Your result will be a fully imputed and merged VCF file. The format of the output is just like a typical VCF. Here is a small portion of the output file, just to examplify how the results look like:
$ head output_chr22.vcf -n 20 | cut -f 1-10
##fileformat=VCFv4.1
##FILTER=<ID=PASS,Description="All filters passed">
##filedate=2022-01-27
##source=Imputation_autoencoder
##contig=<ID=22>
##FORMAT=<ID=GT,Number=1,Type=String,Description="Genotype">
##FORMAT=<ID=DS,Number=1,Type=Float,Description="Estimated Alternate Allele Dosage : [P(0/1)+2*P(1/1)]">
##FORMAT=<ID=Paa,Number=1,Type=Float,Description="Imputation probability for homozigous reference : Pa=y_pred[i][j]*(1-y_pred[i][j+1])">
##FORMAT=<ID=Pab,Number=1,Type=Float,Description="Imputation probability for heterozigous : Pab=y_pred[i][j]*y_pred[i][j+1]">
##FORMAT=<ID=Pbb,Number=1,Type=Float,Description="Imputation probability for homozigous alternative : Pb=(1-y_pred[i][j])*y_pred[i][j+1]">
##FORMAT=<ID=AP,Number=1,Type=Float,Description="Predicted presence of reference allele (autoencoder raw output)">
##FORMAT=<ID=BP,Number=1,Type=Float,Description="Predicted presence of alternative allele (autoencoder raw output)">
##bcftools_concatVersion=1.10.2+htslib-1.10.2
##bcftools_concatCommand=concat -f output_chr22.tiles -Ov -o output_chr22.vcf; Date=Thu Jan 27 23:52:19 2022
#CHROM POS ID REF ALT QUAL FILTER INFO FORMAT HG00096
22 17274178 . A T . . . GT:DS:Paa:Pab:Pbb:AP:BP 0/0:0.0008:0.9992252363790153:0.0007742868:3.692088856865894e-10
22 17274435 rs4819534 C T . . . GT:DS:Paa:Pab:Pbb:AP:BP 0/1:0.5674:0.4441756277433626:0.52198386:0.01828291705763263
22 17274515 rs111837587 G A . . . GT:DS:Paa:Pab:Pbb:AP:BP 0/0:0.0024:0.997280010116384:0.0024273908:7.104604548419102e-07
22 17274624 rs73384005 G A . . . GT:DS:Paa:Pab:Pbb:AP:BP 0/0:0.0208:0.9778877403643529:0.020731816:2.8658663908665005e-05
22 17274708 rs4819890 G A . . . GT:DS:Paa:Pab:Pbb:AP:BP 0/0:0.0384:0.9398927692618231:0.035737634:0.000892665639148138
As you can see. The imputation results are exported in variant calling format (VCF) containing the imputed genotypes and imputation quality scores in the form of class probabilities (Paa:Pab:Pbb) for each one of the three possible genotypes (homozygous reference, heterozygous, and homozygous alternate allele). The probabilities can be used for quality control of the imputation results.
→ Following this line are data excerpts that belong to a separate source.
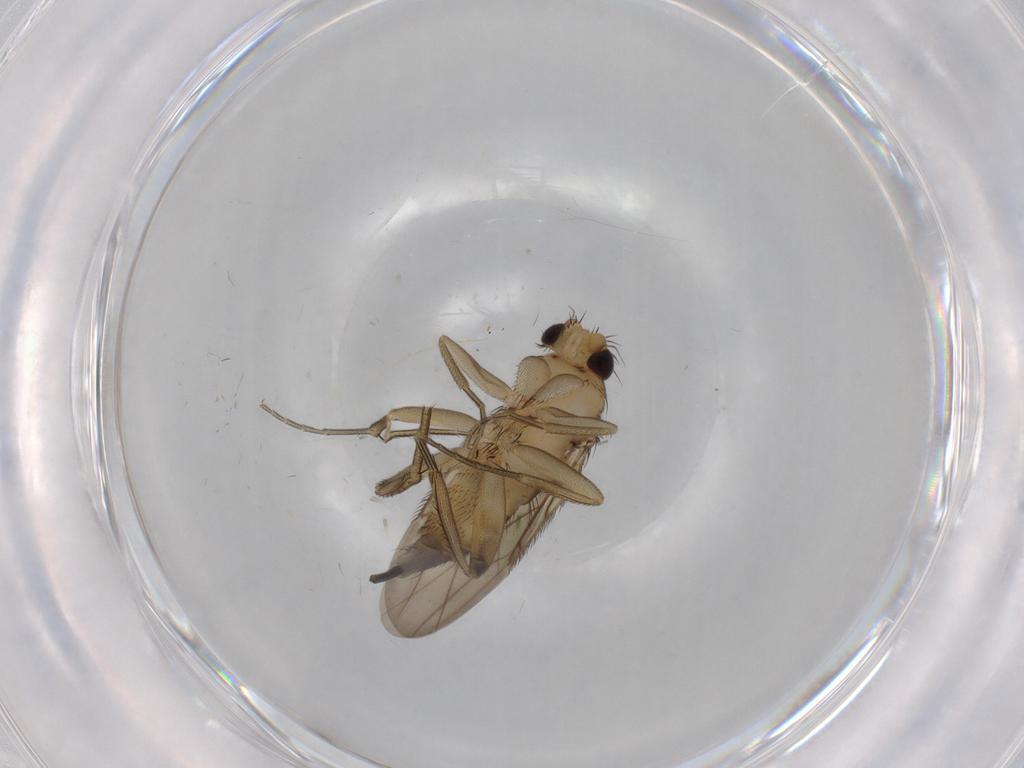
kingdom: Animalia
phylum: Arthropoda
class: Insecta
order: Diptera
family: Phoridae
The output nodes of the autoencoder (AP, BP) range between 0 and 1, and are also split into three genotype classes (homozygous reference = Paa, alternate = Pbb, and heterozygous = Pab). Paa, Pab, Pbb are probabilities normalized using the Softmax function. The normalized outputs can also be regarded as a measure of imputation quality.
Dias R, Evans D, Chen SF, Chen KY, Chan L, Torkamani A. Rapid, Reference-Free Human Genotype Imputation with Denoising Autoencoders. 2022. In press.